On the evidence of the results of the last 25 years of American foreign policy, it seems as though the question of how to educate strategists ought to be acute for us. In particular, Gaddis's general hostility toward dogmatism of any variety deserves attention: He gets a great deal of mileage out of one of F. Scott Fitzgerald's glittering and somewhat glib aphorisms, that "the test of a first-rate intelligence is the ability to hold two opposed ideas in the mind at the same time, and still retain the ability to function." For Gaddis, the strategic value of such an observation is the suggestion that one might take "the best from contradictory approaches while rejecting the worst."

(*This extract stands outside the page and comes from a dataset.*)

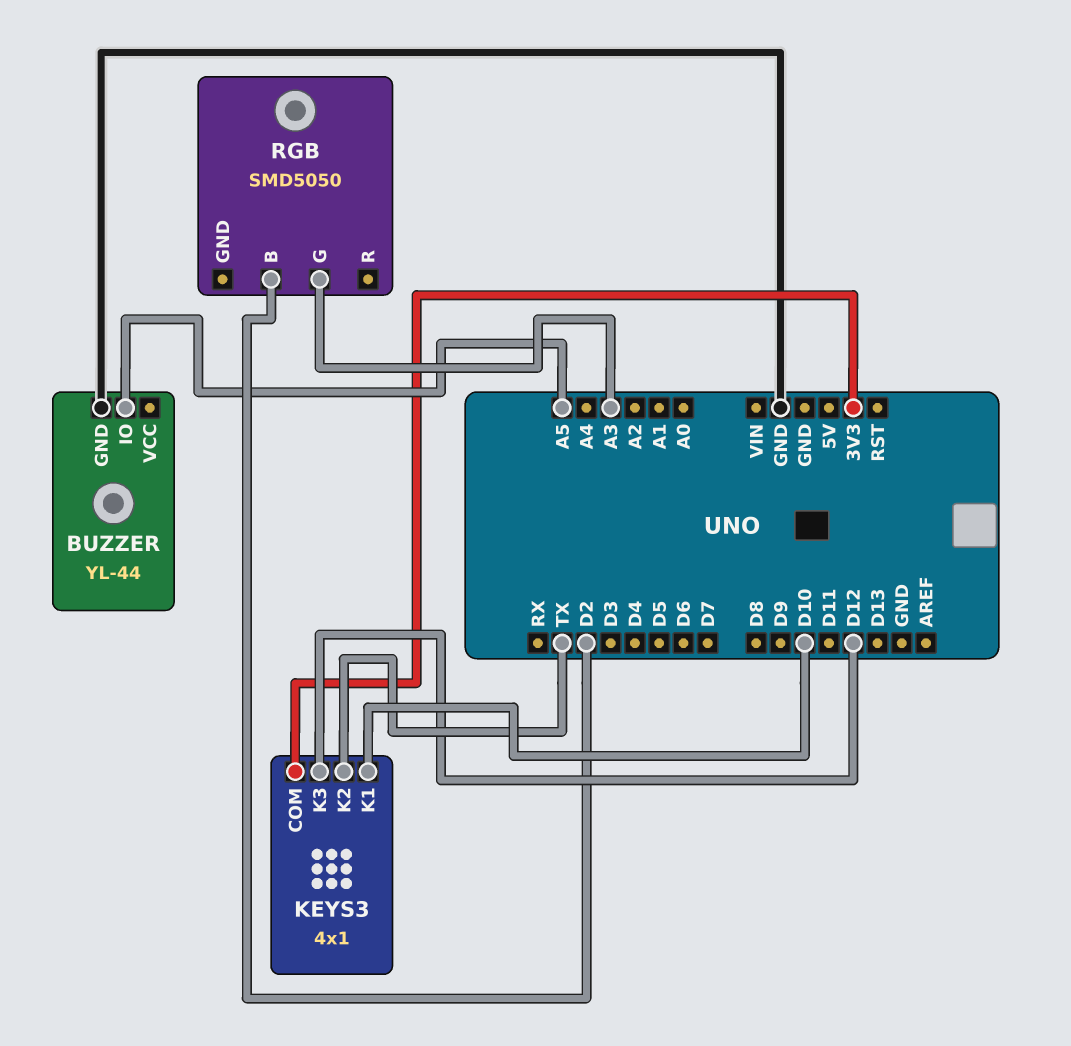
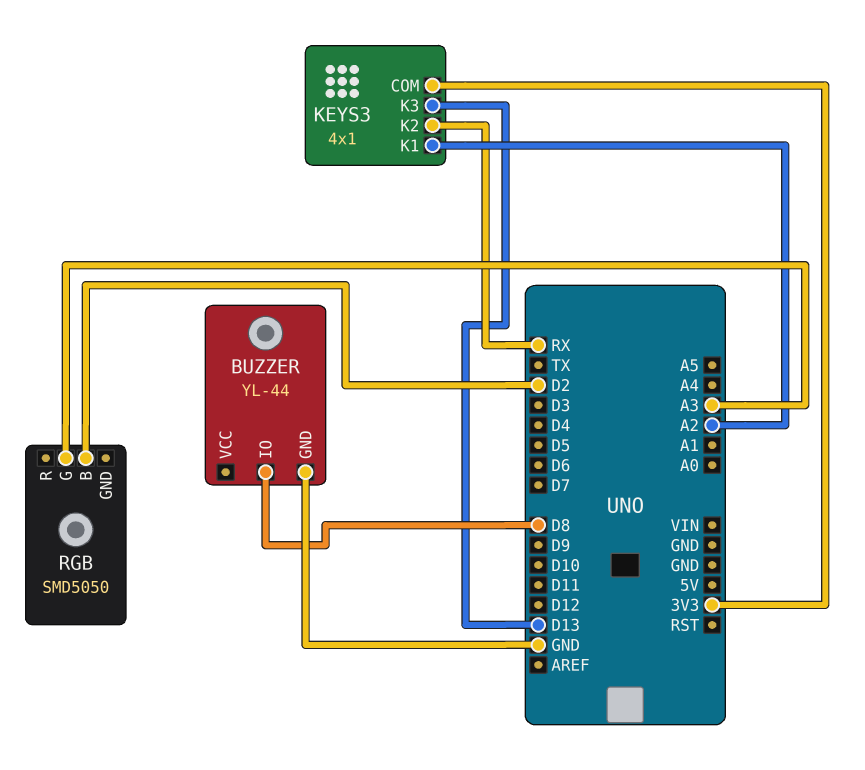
BUZZER pin IO: A5 -> D8
KEYS3 pin K1: D10 -> A2
KEYS3 pin K2: TX -> RX
KEYS3 pin K3: D12 -> D13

Fitzgerald's remark ultimately leads Gaddis to the observation that terrible strategic dilemmas can only be resolved by "stretching them over time. We seek certain things now, put off others until later, and regard still others as unattainable." The American project of self-government began with a compromise between the high moral principle of the Declaration of Independence and the barbarity of slavery, a dilemma that took a century to resolve; we redressed the balance of power in Eurasia three times in the last century, and on two of those occasions succeeded through cooperation with an ideologically hostile power (with Stalin to defeat fascism; with Mao and his successors to defeat the Soviet Union). Each resolved dilemma, each geopolitical success, vindicated the reputation of our bold project of self-rule. Acting creatively within such tensions—between the dreams of "idealism" and the demands of "realism"—is the very stuff of the American approach to strategy. Or as Gaddis puts it, quoting Isaiah Berlin, "Perhaps there are other worlds in which all principles are harmonized, but 'it is on earth that we live, and it is here that we must believe and act.'"
I've got to pick this up.

Note, if you will, the overview at the opening of the article. In a subtle way it reminds those in elder-cohort GenX and older something we remember from our youth, and what younger may not realize; there were and are academics that regret that the West won the Cold War. Even while vast parts of the globe were covered with blood-red Soviet domination, they made excuses. They never felt the joy of the end of the Cold War. They acted like, and it may be true, their side lost. The halls of our institutions of higher learning are worm-eaten with blood-soaked communist apologists. They hate people like Gaddis - which should make you like him even more.

Remember, The Killing Fields' Comrade Phat was a college professor.